Buy This Cloud-Computing Stock On The Next Pullback

There are a lot of opportunities that highly specialized cloud-computing companies have pounced on in recent years.
cloud-computing-stock
Perhaps the best known player in the industry is Salesforce.com (NYSE: CRM). The firm has evolved into a $40 billion company based on the success of its customer service software.
While many users have a love-hate relationship with the software, investors have undoubtedly loved the stock. Shares of Salesforce.com are up over 1,400% in the last decade.
Salesforce has a great story. But it’s far from the only cloud-computing company worth your dollars.
Another player that’s worth a look is Tyler Technologies (NYSE:TYL), a small cap with a market capitalization of $3.7 billion.
Tyler Tech is a small, yet stable company that’s growing at a steady rate. It’s exactly what I think investors want in a long-term technology investment.
The company supplies information technology for public institutions, most notably local and state governments, schools, courts, cities and counties. Tyler Tech provides the software, hardware, data conversion and training to bring these organizations up to speed, and keep them running smoothly.
When the recession hit, local governments had no money. Tax revenues dried up, but expenses didn’t. That meant they had to cut back on spending.
Now, tax revenues are rising and public institutions are once again working to improve the way they do business. Much of that improvement comes from adopting new technologies that are more efficient and cost effective than the old way of doing business. This is where Tyler Tech comes in.
The company’s services automate three critical functions for public institutions: financial management and education, courts and justice, and property appraisal and tax.
Its services include traditional software installations as well as increasingly popular cloud-based subscriptions.
This cloud-computing stock is benefiting as state court systems adopt its e-filing service. Two new clients include the states of Texas and Massachusetts.
As more states move in this direction Tyler Tech is in a perfect position to capitalize. Texas and Massachusetts are just two states. There are 48 more states out there. That spells opportunity over the next decade.
Tyler Tech crushed expectations in the most recent quarter when it delivered EPS of $0.59 (versus $0.51 consensus) on $128.7 million in revenue (versus $124.35 million consensus).
The company’s recurring revenues from subscriptions and maintenance are one of the reasons growth is compounding. In the last quarter, recurring revenues grew by 20% and now make up 60% of total revenues.
That’s a very stable revenue base, and is helping to push profit margins up. Gross margin is now at 48% after a 1.7% improvement.

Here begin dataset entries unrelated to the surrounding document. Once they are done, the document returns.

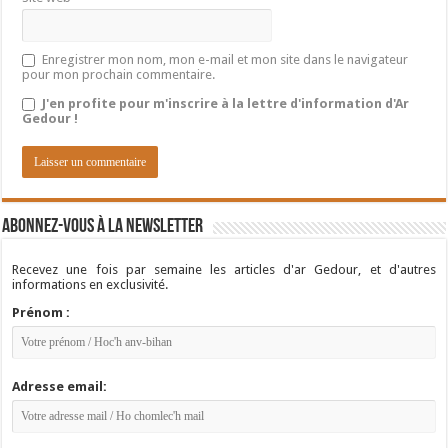
Enregistrer mon nom, mon e-mail et mon site dans le navigateur
pour mon prochain commentaire.
J'en profite pour m'inscrire à la lettre d'information d'Ar
Gedour !
Abonnez-vous à la newsletter
Recevez une fois par semaine les articles d'ar Gedour, et d'autres
informations en exclusivité.
Prénom :
Adresse email:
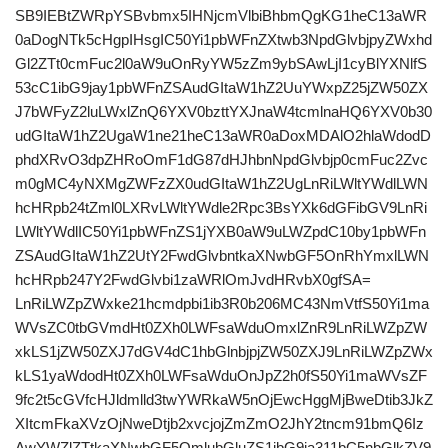
SB9IEBtZWRpYSBvbmx5IHNjcmVlbiBhbmQgKG1heC13aWR
0aDogNTk5cHgpIHsgIC50Yi1pbWFnZXtwb3NpdGlvbjpyZWxhd
Gl2ZTt0cmFuc2l0aW9uOnRyYW5zZm9ybSAwLjI1cyBlYXNlfS
53cC1ibG9jay1pbWFnZSAudGItaW1hZ2UuYWxpZ25jZW50ZX
J7bWFyZ2luLWxlZnQ6YXV0bzttYXJnaW4tcmlnaHQ6YXV0b30
udGItaW1hZ2UgaW1ne21heC13aWR0aDoxMDAlO2hlaWdodD
phdXRvO3dpZHRoOmF1dG87dHJhbnNpdGlvbjp0cmFuc2Zvc
m0gMC4yNXMgZWFzZX0udGItaW1hZ2UgLnRiLWltYWdlLWN
hcHRpb24tZml0LXRvLWltYWdle2Rpc3BsYXk6dGFibGV9LnRi
LWltYWdlIC50Yi1pbWFnZS1jYXB0aW9uLWZpdC10by1pbWFn
ZSAudGItaW1hZ2UtY2FwdGlvbntkaXNwbGF5OnRhYmxlLWN
hcHRpb247Y2FwdGlvbi1zaWRlOmJvdHRvbX0gfSA=
LnRiLWZpZWxke21hcmdpbi1ib3R0b206MC43NmVtfS50Yi1ma
WVsZC0tbGVmdHt0ZXh0LWFsaWduOmxlZnR9LnRiLWZpZW
xkLS1jZW50ZXJ7dGV4dC1hbGlnbjpjZW50ZXJ9LnRiLWZpZWx
kLS1yaWdodHt0ZXh0LWFsaWduOnJpZ2h0fS50Yi1maWVsZF
9fc2t5cGVfcHJldmlld3twYWRkaW5nOjEwcHggMjBweDtib3JkZ
XItcmFkaXVzOjNweDtjb2xvcjojZmZmO2JhY2tncm91bmQ6Iz
AwYWZlZTtkaXNwbGF5OmlubGluZS1ibG9ja311bC5nbGlkZV9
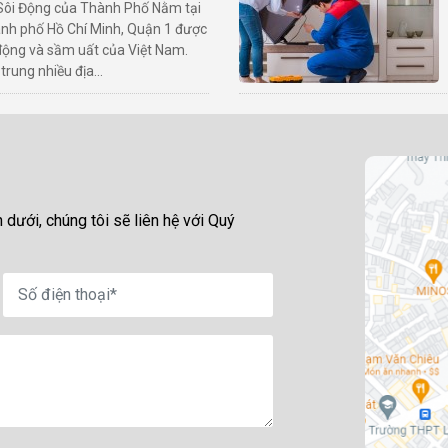
 Sôi Động của Thành Phố Nằm tại
nh phố Hồ Chí Minh, Quận 1 được
i động và sầm uất của Việt Nam.
trung nhiều địa...
 dưới, chúng tôi sẽ liên hệ với Quý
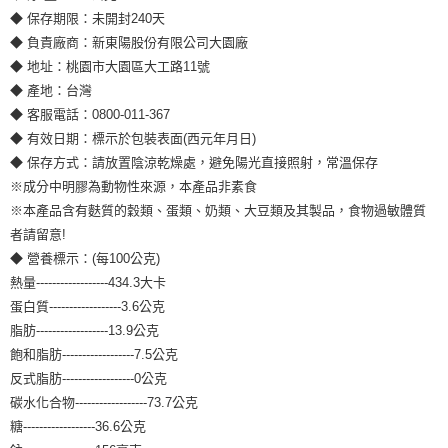
◆ 保存期限：未開封240天
◆ 負責廠商：新東陽股份有限公司大園廠
◆ 地址：桃園市大園區大工路11號
◆ 產地：台灣
◆ 客服電話：0800-011-367
◆ 有效日期：標示於包裝表面(西元年月日)
◆ 保存方式：請放置陰涼乾燥處，避免陽光直接照射，常溫保存
※成分中明膠為動物性來源，本產品非素食
※本產品含有麩質的穀類、蛋類、奶類、大豆類及其製品，食物過敏體質
者請留意!
◆ 營養標示：(每100公克)
熱量------------------434.3大卡
蛋白質------------------3.6公克
脂肪------------------13.9公克
飽和脂肪------------------7.5公克
反式脂肪------------------0公克
碳水化合物------------------73.7公克
糖------------------36.6公克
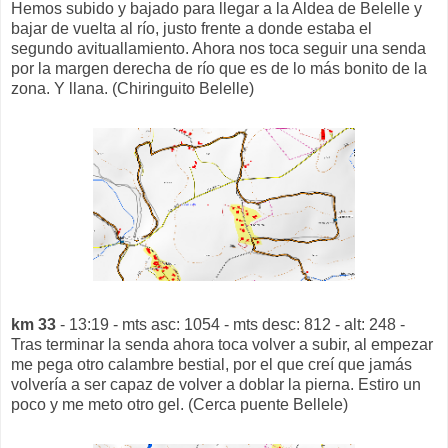
Hemos subido y bajado para llegar a la Aldea de Belelle y
bajar de vuelta al río, justo frente a donde estaba el
segundo avituallamiento. Ahora nos toca seguir una senda
por la margen derecha de río que es de lo más bonito de la
zona. Y llana. (Chiringuito Belelle)
km 33
- 13:19 - mts asc: 1054 - mts desc: 812 - alt: 248 -
Tras terminar la senda ahora toca volver a subir, al empezar
me pega otro calambre bestial, por el que creí que jamás
volvería a ser capaz de volver a doblar la pierna. Estiro un
poco y me meto otro gel. (Cerca puente Bellele)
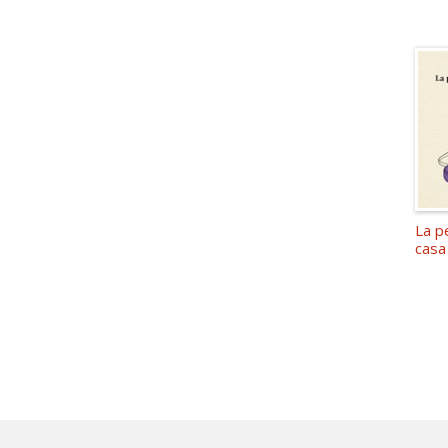
La p
casa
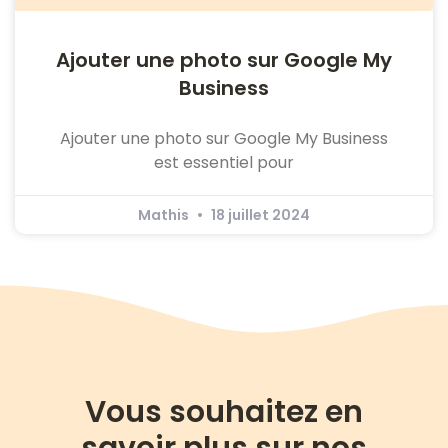
Ajouter une photo sur Google My
Business
Ajouter une photo sur Google My Business
est essentiel pour
Mathis
18 juillet 2024
Vous souhaitez en
savoir plus sur nos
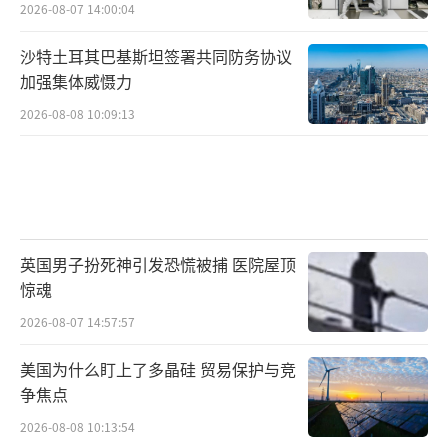
2026-08-07 14:00:04
沙特土耳其巴基斯坦签署共同防务协议
加强集体威慑力
2026-08-08 10:09:13
英国男子扮死神引发恐慌被捕 医院屋顶
惊魂
2026-08-07 14:57:57
美国为什么盯上了多晶硅 贸易保护与竞
争焦点
2026-08-08 10:13:54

There is still a lot of room for growth for Tyler Tech. And I think that’s what the market is realizing too.
Government spending has returned to pre-recession levels, and Tyler Tech’s solutions have demonstrated advantages over the competition.
I love companies and business models with safe revenue streams. When these companies also achieve extremely reliable growth year in and year out, I’m usually on board.
Since reporting, shares of Tyler Tech have broken out and now trade at a 52-week high of $110. At this price, I advise establishing a small position, then waiting for the next pullback to buy more.